Some say it'd be cool to legalize it because we can tax it. I don't necessarily believe the motivation should be exclusively to tax it. That would be a sin tax. And like other sin taxes (cigarettes, alcohol, etc.), it makes the government income reliant on sin and the goal is to let responsible people do with their lives what they will, not to eventually create an environment that encourages people one way or another. Which is also a good reason for separation of church and state.

And so, with that, I'm going to put away my soap box. Oh, wait, there's a question? I didn't know I was answering any. Yes, you in the back. With the funny shaped head. Kinda looks like a lopsided pear.

"Would you?"

Hmmm... would I pay for it? Nah, I don't think so. The kind of money I'd be willing to spend is well below the money I'd be willing to spend on just going out on a date with a cool girl. I value the notion of a nice date with a nice gal well above the value of a "sure thing". And that lower value of money can't get me anything good these days. And the whole illegal thing kind of creeps me out, as does the potential that I could unknowningly support modern day slavery.

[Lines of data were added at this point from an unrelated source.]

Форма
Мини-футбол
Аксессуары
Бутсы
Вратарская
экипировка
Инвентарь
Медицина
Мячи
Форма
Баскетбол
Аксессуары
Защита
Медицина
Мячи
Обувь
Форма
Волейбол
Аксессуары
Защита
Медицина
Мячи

Plus, right now, more than getting rocks off or anything, I want to go on a nice date. I want to smile like a dork with something stuck on his gums, try to hold hands and take a minute and a half to fit my fingers correctly, and whisper something from the depths of my soul casually that, unknown to me, makes her heart melt. It's been a long time. I miss it. And it gives me an excuse to eat out instead of the junk I've been shovelling down my maw.

*kick soap box*

Besides, after we give each other our respective bills, I don't think she's going to take kindly that I'm deducting my fee from her balance due. Hey, baby, don't get mad: I've got a business to run.